Подобно многим современным художникам из других социалистических стран — вспомним всемирно известную советскую «деревенскую» прозу, — Габай удивительно постоянен в своей привязанности к родным местам. Природа дунайской равнины, местные подробности жизни и быта ее обитателей восстанавливаются в его рассказах со строгой, но точной и образной лаконичностью. Тем самым он словно вытравливает из своей души то щемящее чувство неприкаянности, фатального отрыва от исконных корней, которое звучит во многих его рассказах и в развернутой аллегорической форме передано в рассказе «В тени шелковицы». Пафосом нравственной требовательности и в то же время внимательной чуткости и доверия к людям рассказы Ивана Габая, несомненно, окажутся близки и нашему читателю.
И. Богданова
В ТЕНИ ШЕЛКОВИЦЫ
Осенняя страда кончилась. Наступила такая тишина, что у меня заныла душа. Струны ветра свободно парили над землей — смычки стеблей и колосьев люди уже срезали. Только допестра взъерошенная стерня да островерхие стога напоминали о поре зрелых хлебов.
И травы давно скосили. А те, что по недосмотру остались на корню, пожухли, поникли до самой земли и молили о дожде.
Я подошел к шелковице, принялся обирать с ветвей ягоды и класть в рот. Вскоре я заметил, что пальцы на руках стали синими. По опыту давно минувших лет я знал, что и губы у меня такие же иссиня-черные. Знал я и свойства шелковичного красителя и поэтому даже не пытался от него избавиться. Только машинально облизал губы и вытер руки о листву.
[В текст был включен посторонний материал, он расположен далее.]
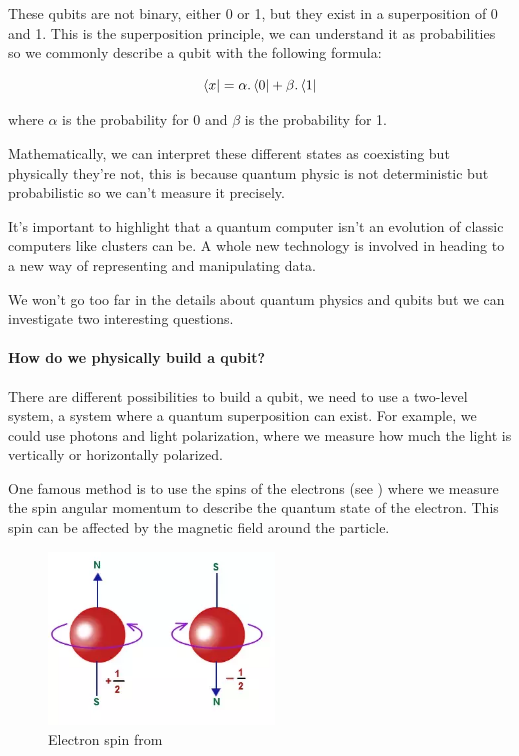 These qubits are not binary, either 0 or 1, but they exist in a superposition of 0 and 1. This is the superposition principle, we can understand it as probabilities so we commonly describe a qubit with the following formula: \newline

\begin{equation}
  \bra{x} = \alpha . \bra{0} + \beta . \bra{1}
\end{equation}
\medskip

where $\alpha$ is the probability for 0 and $\beta$ is the probability for 1. \newline

Mathematically, we can interpret these different states as coexisting but physically they're not, this is because quantum physic is not deterministic but probabilistic so we can't measure it precisely. \newline

It's important to highlight that a quantum computer isn't an evolution of classic computers like clusters can be. A whole new technology is involved in heading to a new way of representing and manipulating data. \newline

We won't go too far in the details about quantum physics and qubits but we can investigate two interesting questions. \newline

\paragraph{How do we physically build a qubit?}

There are different possibilities to build a qubit, we need to use a two-level system, a system where a quantum superposition can exist. For example, we could use photons and light polarization, where we measure how much the light is vertically or horizontally polarized. \newline

One famous method is to use the spins of the electrons (see \cite{spinWiki}) where we measure the spin angular momentum to describe the quantum state of the electron. This spin can be affected by the magnetic field around the particle. \newline

\begin{figure}[ht]
\centering
\includegraphics[width=6cm]{Figures/electronSpin}
\caption{Electron spin from \cite{spinNumber}}
\end{figure}
\medskip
Так, весь вымазанный шелковичным соком, я и сел под деревом.
В тени шелковицы сидела старая цыганка. Широченная юбка, которую она расстелила по траве, била в глаза красным и зеленым узором. На голове у цыганки венок из полевых цветов. Цветы уже завяли.
Я внимательно разглядывал старуху. Руки у нее дрожали, она втягивала носом воздух, подобно зверю принюхиваясь к ветру. Я посмотрел ей в глаза и понял, в чем дело: старуха была слепа.
Я закурил сигарету, выпустил дым и тут же услышал цыганкину просьбу. Певучим грудным голосом, который в наших местах у людей моей расы вызывает смутное ощущение какой-то мрачной тайны, она попросила:
— Дайте покурить…
— Покурить, я? — Я недоуменно посмотрел по сторонам, будто ее слова могли относиться к кому-то другому. Но кругом никого больше не было, насколько хватало глаз, кроме нас двоих — ни души, во всей обозримой дали не видно ни дома, ни лачуги, никакого другого жилья, которое могло бы служить пристанищем этой попрошайке.
— Дайте, — приставала цыганка, и протяжный, жалобный звук всхлипнул у нее в горле.
— У меня сигареты с фильтром, — ответил я. — Не думаю, чтобы они тебе понравились, — продолжал я, даже не замечая, что обращаюсь к цыганке на «ты». Да, я говорил с ней на «ты», как в далеком детстве говорил со всеми цыганами, молодыми и старыми. Тогда я считал это в порядке вещей — ведь так поступали и все остальные, и доведись мне услышать, что кто-то обращается к цыгану на «вы», я бы покатился со смеху.
— Дайте же, — просила цыганка, протянув ко мне руку.
Я дал ей сигарету. Старуха ощупала ее, нашла нужный конец, оторвала и выбросила фильтр и сунула сигарету в рот.
Я задумался об этой странной встрече со старой цыганкой. Откуда ей взяться в чистом поле, как попала сюда слепая старуха, что ей здесь надо, билось у меня в голове.
— А-а, — вырвалось у цыганки, и снова она затихла и смотрела застывшим взглядом вдаль, или, лучше сказать, в глубину темноты.
Поблизости нет жилья, продолжал размышлять я, и мне стало не по себе. Что-то во всем этом мне не нравилось.
— И огоньку, парень, немножко огоньку, — жалобно, словно скрипка, простонала цыганка.
Я дал ей прикурить и опять сел на траву, поближе к ней.
Мы курили. Над нами шелестела листва шелковицы. Долго сидели молча. Первой заговорила цыганка:
— Я знаю, куда вы идете, и даже знаю, что вас ожидает, — сказала она. — Вам лучше вернуться, не пытайтесь обмануть судьбу, — продолжала она и погасила окурок о корявую палку, лежавшую у ее ног. — Жестоко поплатитесь, коль вздумаете искушать судьбу… — пригрозила она мне.